The collection begins in Haifa, Israel, and immediately immerses us in displacement – not only of the traveller narrating the poem but also the other person in the piece: a Palestinian woman reluctant to admit to her identity, “as though she did not belong here”.

From here, Portelli’s poems move across seas and continents, from Toronto to Istanbul, Beirut to Al-Quds, Ramallah to Bologna, tuning into the commonality of oppression, longing and love. Portelli’s writing is at its best when all three of these emotions are explored at once. Consider this selection from the poem To My Mother:

When I fled the island

of melancholy and small-

mindedness,

burdened with the weight

of memories,

drained of emotion,

I clutched the photo tightly

of you holding me on your lap

From my new cold, distant land

 I could not bid

you farewell;

I wait for you

every day

unrelenting

impatient

hopeless

with love.

This longing and love are the cost of a nomadic life. All these tensions are held tight in this poem, and balanced to a beautiful, heart-wrenching effect. It’s a poem that asks us to consider the price we have to pay for wanting what we want, and if it is worth it.

The work is a shove out of our collective apathy

Portelli’s poems would seem to suggest ‘yes’, and also, sometimes, ‘no’. By being a global citizen, one experiences so much: an untethered existence – “I enjoy the spendthrift breaking on the wharf/amid the smells of grilled fish roasting chestnuts/between the chiming of the bells and the cries of the muezzin” (from The Lodos) – but inevitably, one will also miss so much: one’s family, a fixed sense of home and even oneself.

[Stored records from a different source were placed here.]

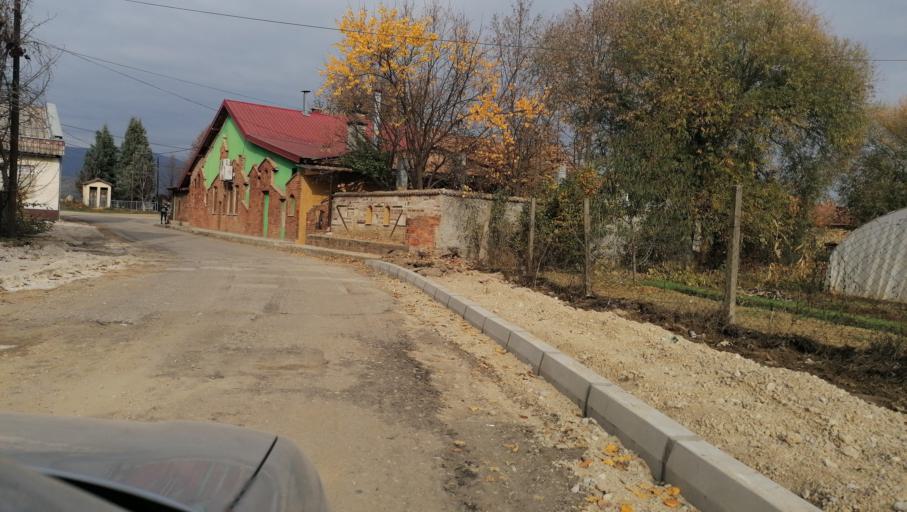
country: MK
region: Cesinovo-Oblesevo
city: Cesinovo
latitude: 41.8754
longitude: 22.2950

As Portelli writes in The Foreigner:

It seemed forever a life

unbonded with this land:

untuned notes strange

accents the irony of “Have a nice day”.

Still, the social and cultural awareness afforded by being exposed to many different people and places, as seen through the eyes and heart of Portelli, seem wildly and even radically soul-expanding. To have your perspective cracked open, however painfully, is a better alternative to remaining choked by mental, emotional and physical myopia.

I told you

I do not want to die

In a god-forsaken hospital in Toronto, tied to a bed

buried in tubes,

gaping at pale green ceiling

from a long, windowless corridor, breathless.

Portelli’s poems move across seas and continents. Photo: Shutterstock.comPortelli’s poems move across seas and continents. Photo: Shutterstock.com

These lines – the beginning of Does Death Come Easier If You Accept It –speak to the wanderer’s restlessness and need for continued expansion of self; the idea of being tied down being in a sense, worse than death.

The poem ends with the speaker hoping to meet his end on a beach, where he can eventually “become one with this all ending sea”. Just as in life, his travels help him become connected to others: their joys as well as their suffering.

As history continues to repeat itself and the events of the planet unfold, often catastrophically, around us, Portelli’s words are a powerful and tender reminder that turning away from the suffering of others shrinks our world and withers our humanity.

Here Was is a shove out of our collective apathy, and a stark reminder that what unites us will always outweigh what divides us, if we are brave enough to get out of our own heads and look – really look – at the world around us.